EXERCISE REQUIREMENTS:
1 - Edit the stretch of the custody agreement excerpt from "Section 3. DUTIES" through "foreign branches, (ii)", putting "safekeeping accounts" wherever "custody accounts" appears.
2 - Proceed with the custody agreement excerpt, picking up right after its final sentence.

SOURCE TEXT:
*** Block opens ***

2.13 Reports by Custodian. The Custodian shall supply to the
Fund the daily, weekly and monthly reports described in the Guidelines as
well as any other reports which the Custodian and the Fund may agree upon
from time to time.
Section 3. DUTIES OF THE CUSTODIAN WITH RESPECT TO ASSETS OF THE FUND
HELD OUTSIDE OF THE UNITED STATES
3.1 Custody Outside of the United States, The Fund authorizes
the Custodian to hold foreign securities and cash in custody accounts which
have been established by the Custodian with (i) its foreign branches, (ii)
foreign banking institutions, foreign branches of United States banks and
subsidiaries of United States banks or bank holding companies (each a
"foreign custodian") and (iii) foreign securities depositories or clearing
agencies (each a "foreign securities depository"); provided, however, that
the Managing General Partners have approved in advance the use of each such
Custodian branch, foreign custodian and foreign securities depository and the
contract between the Custodian and each foreign custodian and that such
approval is set forth in Proper Instructions and a certified copy of a
resolution of the Managing General Partners or of the Executive Committee
certified by the Secretary or an Assistant Secretary of the Fund. Unless
expressly provided to the contrary in this Section 3, custody of foreign
securities and assets held outside the United States shall be governed by
Section 2 hereof.

*** Block closes ***

Collected data
*** Block opens ***

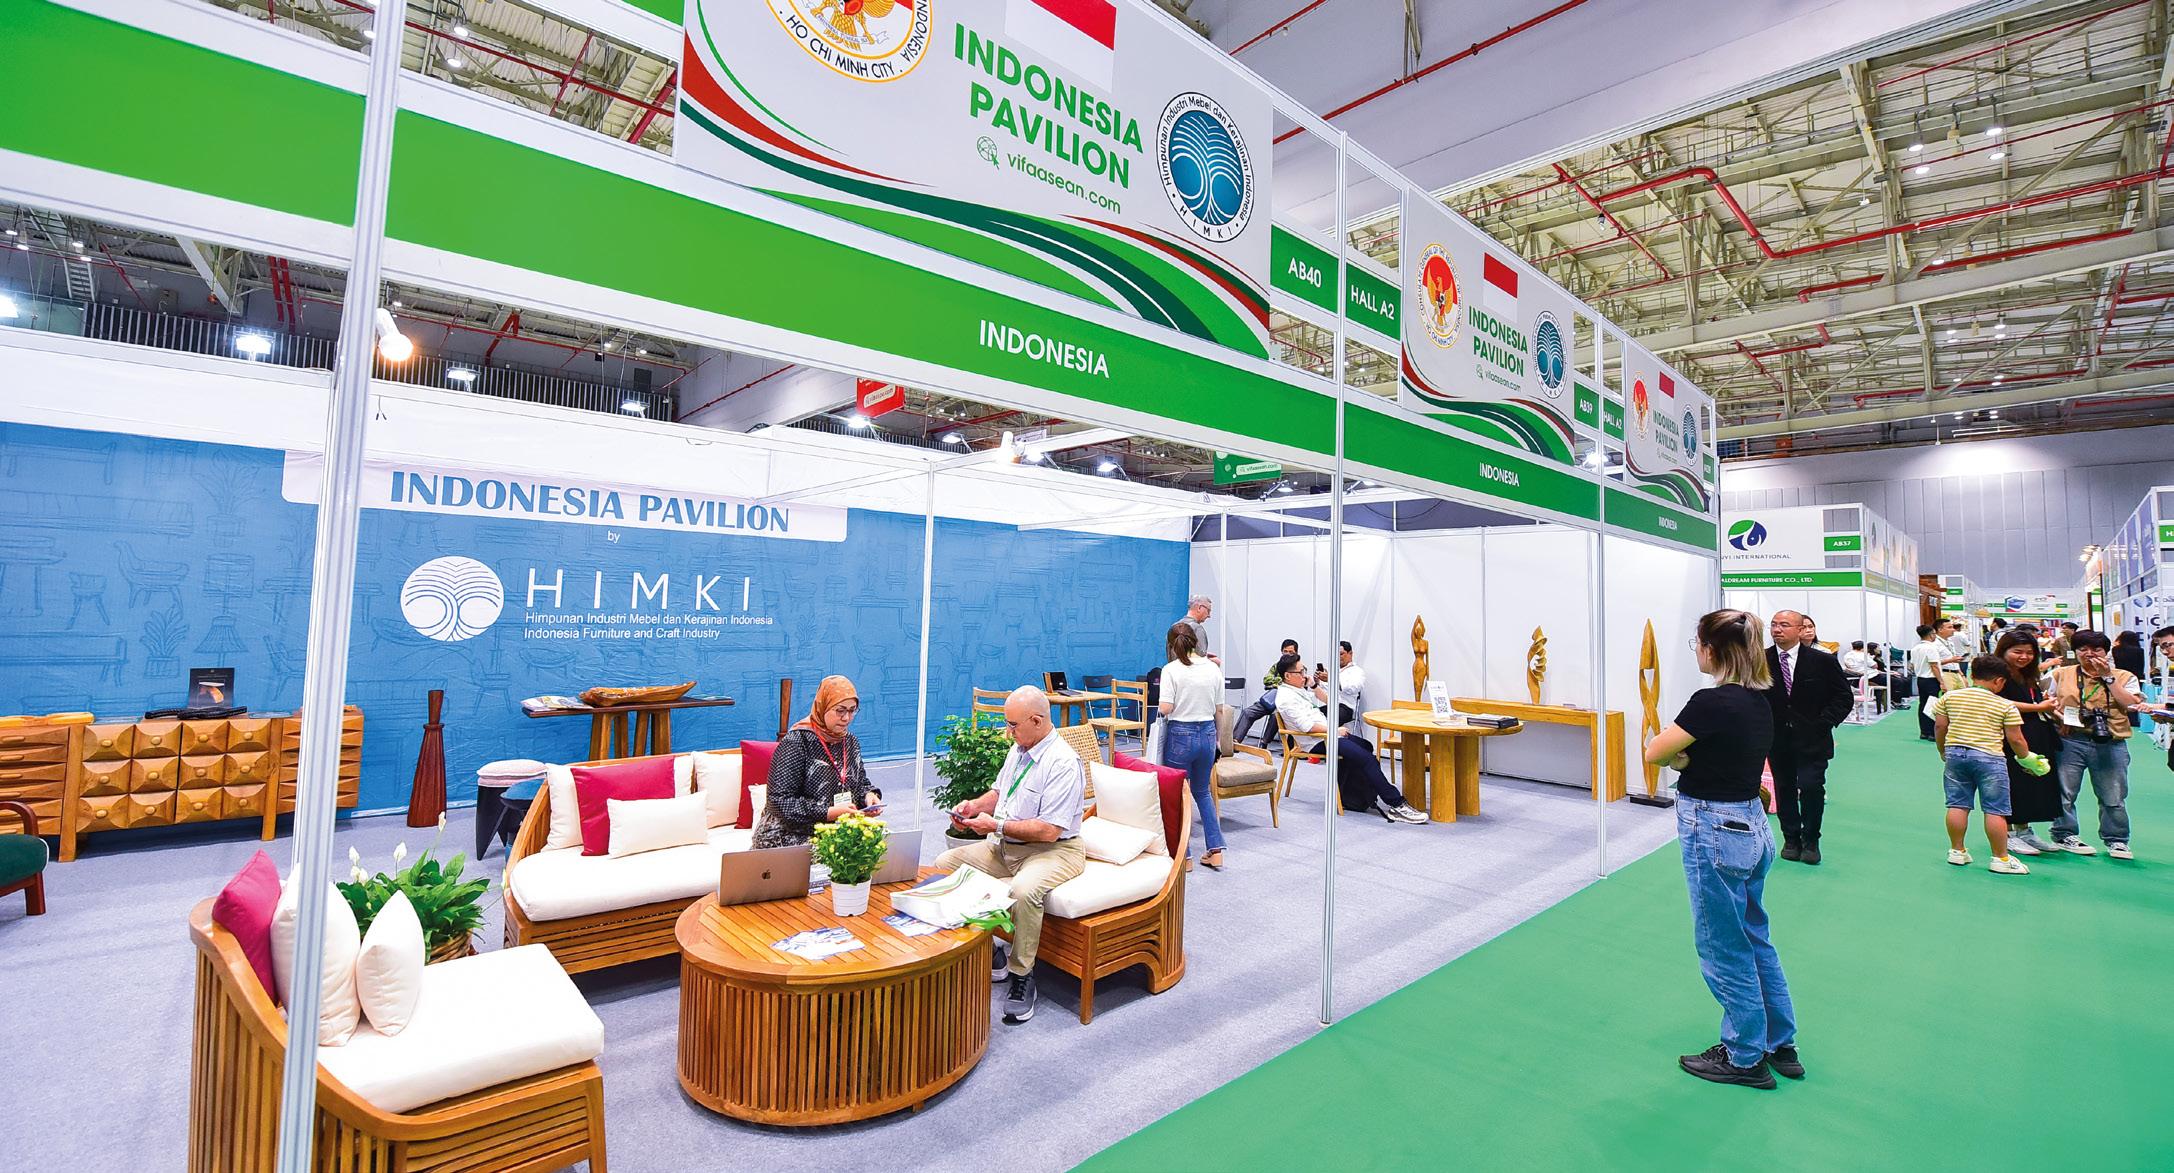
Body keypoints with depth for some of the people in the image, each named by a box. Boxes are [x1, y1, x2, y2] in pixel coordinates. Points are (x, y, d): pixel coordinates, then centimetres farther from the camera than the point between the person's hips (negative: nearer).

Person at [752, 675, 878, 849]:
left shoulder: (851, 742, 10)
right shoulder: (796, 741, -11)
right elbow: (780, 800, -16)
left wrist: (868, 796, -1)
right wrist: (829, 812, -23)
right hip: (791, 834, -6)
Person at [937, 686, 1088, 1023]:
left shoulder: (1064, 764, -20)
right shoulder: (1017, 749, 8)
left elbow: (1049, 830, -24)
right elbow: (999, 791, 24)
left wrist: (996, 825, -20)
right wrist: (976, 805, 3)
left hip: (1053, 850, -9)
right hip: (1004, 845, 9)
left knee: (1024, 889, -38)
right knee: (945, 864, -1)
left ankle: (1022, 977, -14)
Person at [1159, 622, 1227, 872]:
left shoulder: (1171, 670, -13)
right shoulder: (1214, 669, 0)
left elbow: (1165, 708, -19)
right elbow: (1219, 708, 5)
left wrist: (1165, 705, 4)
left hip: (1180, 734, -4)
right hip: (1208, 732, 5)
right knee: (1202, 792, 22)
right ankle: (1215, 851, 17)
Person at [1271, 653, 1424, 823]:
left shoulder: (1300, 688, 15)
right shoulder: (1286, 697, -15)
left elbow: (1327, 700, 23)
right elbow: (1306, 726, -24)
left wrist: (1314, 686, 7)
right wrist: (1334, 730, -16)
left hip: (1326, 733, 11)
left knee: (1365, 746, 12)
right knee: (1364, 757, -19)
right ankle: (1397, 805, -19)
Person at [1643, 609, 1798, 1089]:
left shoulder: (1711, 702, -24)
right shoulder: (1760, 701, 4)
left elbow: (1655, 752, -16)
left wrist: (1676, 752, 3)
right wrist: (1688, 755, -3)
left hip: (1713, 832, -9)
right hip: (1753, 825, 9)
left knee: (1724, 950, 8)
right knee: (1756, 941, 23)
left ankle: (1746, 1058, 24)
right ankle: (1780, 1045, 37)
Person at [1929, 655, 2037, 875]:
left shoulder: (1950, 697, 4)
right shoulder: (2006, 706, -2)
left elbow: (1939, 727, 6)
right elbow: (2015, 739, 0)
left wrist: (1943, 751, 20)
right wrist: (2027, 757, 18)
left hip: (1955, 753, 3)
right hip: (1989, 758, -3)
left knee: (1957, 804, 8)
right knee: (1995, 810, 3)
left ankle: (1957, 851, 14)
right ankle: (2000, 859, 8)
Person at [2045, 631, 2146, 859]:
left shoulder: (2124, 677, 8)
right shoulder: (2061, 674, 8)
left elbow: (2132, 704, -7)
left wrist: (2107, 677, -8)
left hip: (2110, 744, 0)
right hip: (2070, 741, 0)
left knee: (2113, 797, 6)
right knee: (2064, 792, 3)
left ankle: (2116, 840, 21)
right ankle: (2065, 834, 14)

*** Block closes ***
*** Block opens ***

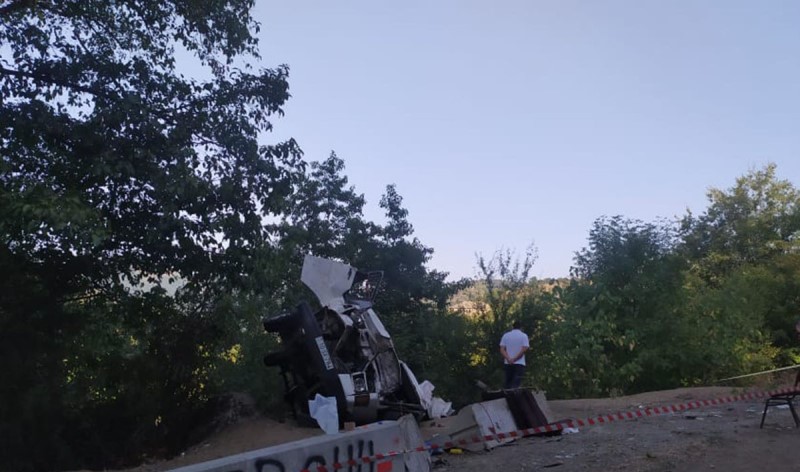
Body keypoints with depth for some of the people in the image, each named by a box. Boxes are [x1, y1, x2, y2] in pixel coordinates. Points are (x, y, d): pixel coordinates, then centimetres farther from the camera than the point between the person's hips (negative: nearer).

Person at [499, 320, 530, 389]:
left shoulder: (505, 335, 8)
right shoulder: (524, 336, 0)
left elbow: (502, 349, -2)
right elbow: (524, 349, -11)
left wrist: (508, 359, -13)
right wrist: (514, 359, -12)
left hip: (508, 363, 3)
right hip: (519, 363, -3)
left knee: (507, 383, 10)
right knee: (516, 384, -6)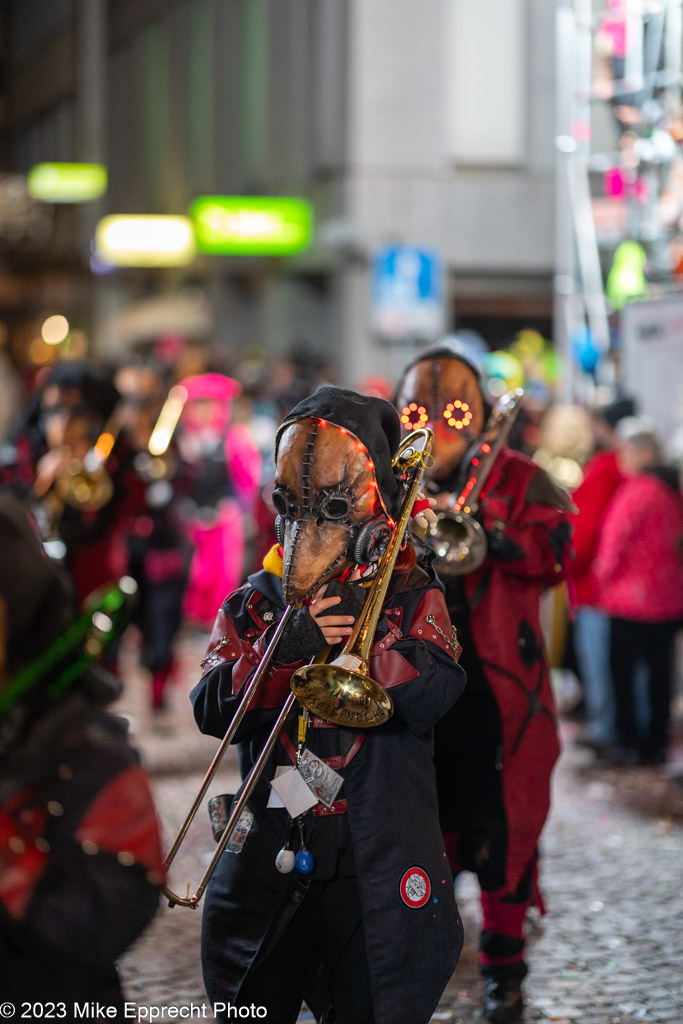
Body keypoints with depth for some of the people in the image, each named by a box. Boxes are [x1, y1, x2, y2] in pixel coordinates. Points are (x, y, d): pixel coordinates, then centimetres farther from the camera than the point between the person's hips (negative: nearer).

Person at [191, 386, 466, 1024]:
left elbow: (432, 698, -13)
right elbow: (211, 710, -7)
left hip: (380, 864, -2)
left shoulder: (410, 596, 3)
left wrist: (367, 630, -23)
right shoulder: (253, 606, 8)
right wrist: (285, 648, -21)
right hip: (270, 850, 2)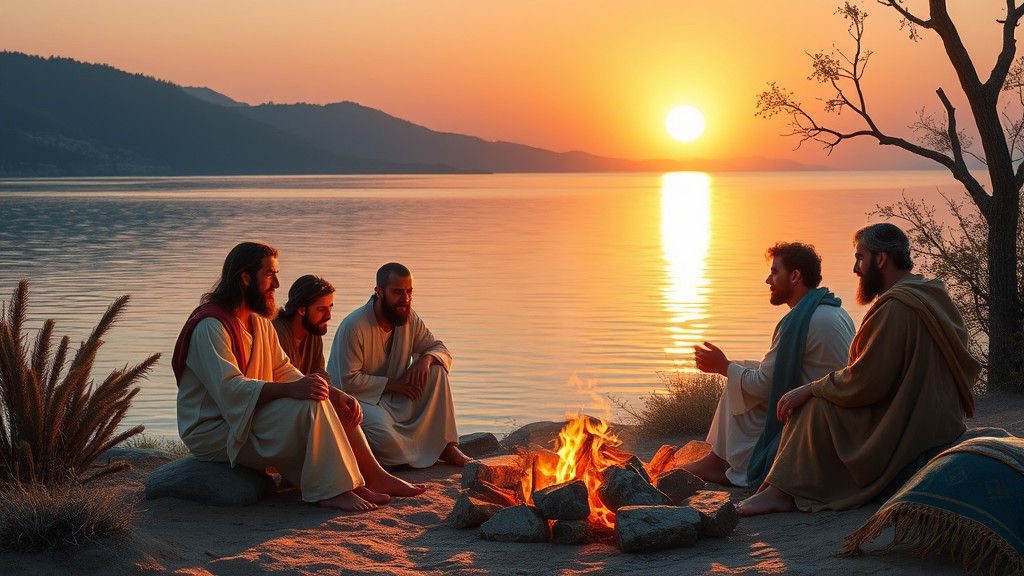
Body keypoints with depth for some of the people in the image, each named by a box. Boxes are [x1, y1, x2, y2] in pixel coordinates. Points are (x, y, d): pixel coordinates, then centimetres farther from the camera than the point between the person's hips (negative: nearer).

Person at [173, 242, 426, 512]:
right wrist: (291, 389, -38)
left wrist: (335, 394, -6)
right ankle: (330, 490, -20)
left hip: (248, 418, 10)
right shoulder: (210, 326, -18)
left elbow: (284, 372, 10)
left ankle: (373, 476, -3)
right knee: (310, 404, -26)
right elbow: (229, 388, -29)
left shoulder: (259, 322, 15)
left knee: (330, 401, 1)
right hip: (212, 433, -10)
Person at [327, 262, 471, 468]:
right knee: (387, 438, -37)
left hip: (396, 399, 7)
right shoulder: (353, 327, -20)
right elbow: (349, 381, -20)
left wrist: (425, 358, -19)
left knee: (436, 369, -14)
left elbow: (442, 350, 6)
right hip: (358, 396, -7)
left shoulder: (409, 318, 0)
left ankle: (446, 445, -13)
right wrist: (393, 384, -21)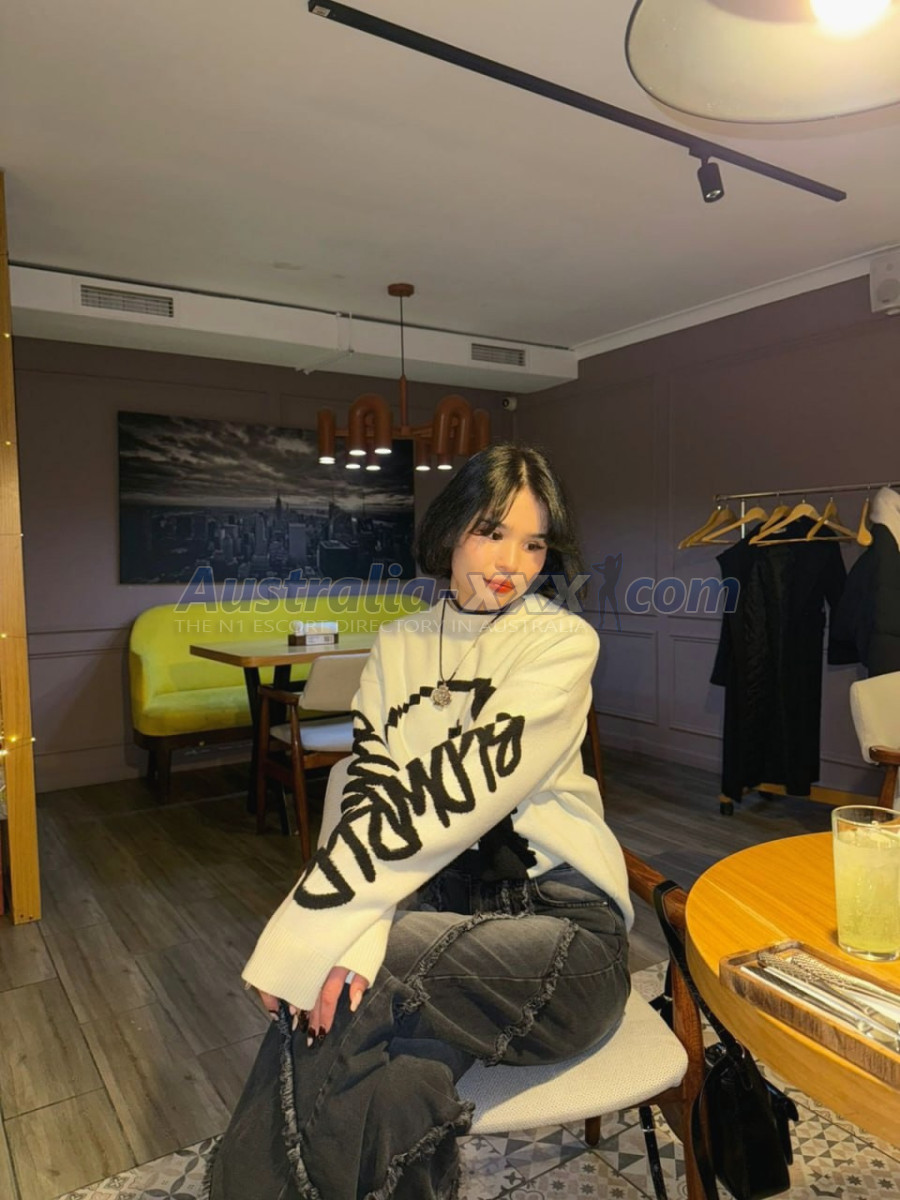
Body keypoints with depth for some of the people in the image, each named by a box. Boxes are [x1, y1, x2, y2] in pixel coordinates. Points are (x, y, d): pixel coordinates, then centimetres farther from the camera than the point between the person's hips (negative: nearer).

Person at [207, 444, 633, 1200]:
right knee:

*** Block closes ***
*** Block opens ***

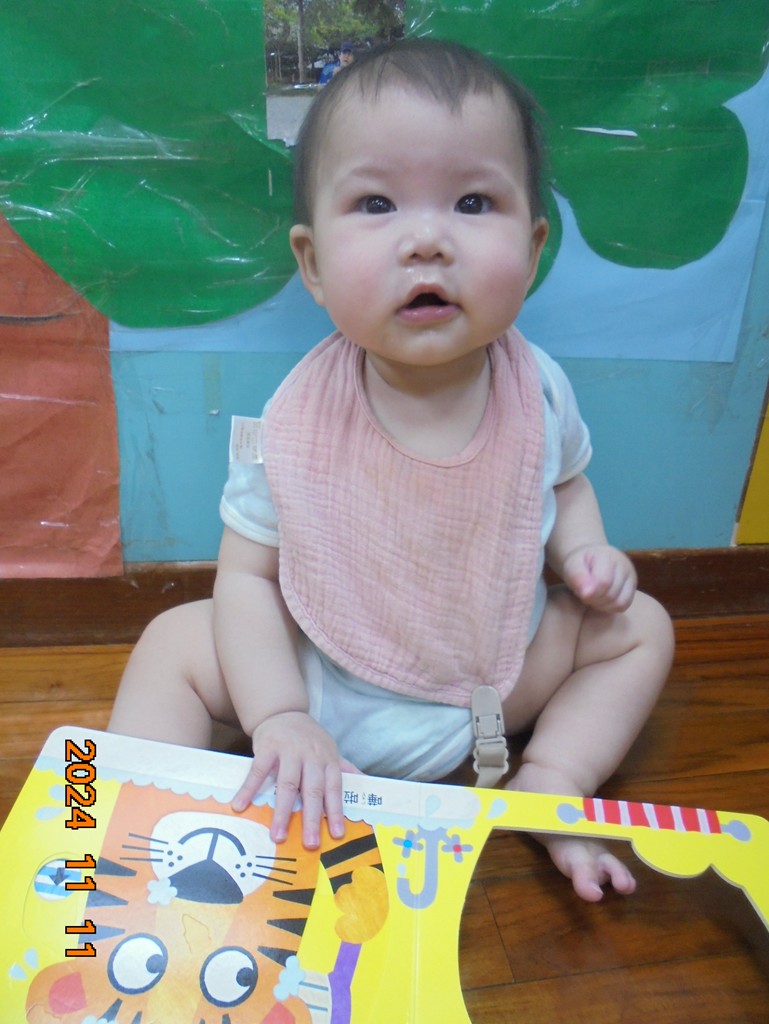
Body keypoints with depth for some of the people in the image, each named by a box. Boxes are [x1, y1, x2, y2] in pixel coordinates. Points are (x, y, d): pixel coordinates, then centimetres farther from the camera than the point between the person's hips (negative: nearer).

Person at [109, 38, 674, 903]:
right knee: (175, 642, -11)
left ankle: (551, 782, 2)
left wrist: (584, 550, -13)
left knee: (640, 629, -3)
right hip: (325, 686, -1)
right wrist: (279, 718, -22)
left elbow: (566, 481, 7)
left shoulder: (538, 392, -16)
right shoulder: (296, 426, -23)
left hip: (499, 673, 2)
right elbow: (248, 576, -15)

*** Block closes ***

ANSWERS BY ITEM NUMBER:
1 -
Section 3. DUTIES OF THE CUSTODIAN WITH RESPECT TO ASSETS OF THE FUND
HELD OUTSIDE OF THE UNITED STATES
3.1 Custody Outside of the United States, The Fund authorizes
the Custodian to hold foreign securities and cash in safekeeping accounts which
have been established by the Custodian with (i) its foreign branches, (ii)

2 -
3.2 Assets to be Held. The Custodian shall limit the securities
and other assets maintained in the custody of its foreign branches, foreign
custodians and foreign securities depositories to: (i) "foreign securities",
as defined in paragraph (c) (l) of Rule l7f-5 under the Investment Company
Act, and (ii) cash and cash equivalents in such amounts as the Custodian or
the Fund may determine to be reasonably necessary to effect the Fund's
foreign securities transactions.
3.3 Foreign Securities Depositories. Except as may otherwise be
agreed upon in writing by the Custodian and the Fund, assets of the Fund
shall be maintained in foreign securities depositories only through
arrangements implemented by the Custodian or foreign custodians pursuant to
the terms hereof.
3.4 Segregation of Securities. The Custodian shall identify on
its books and records as belonging to the Fund, the foreign securities of the
Fund held by each foreign subcustodian.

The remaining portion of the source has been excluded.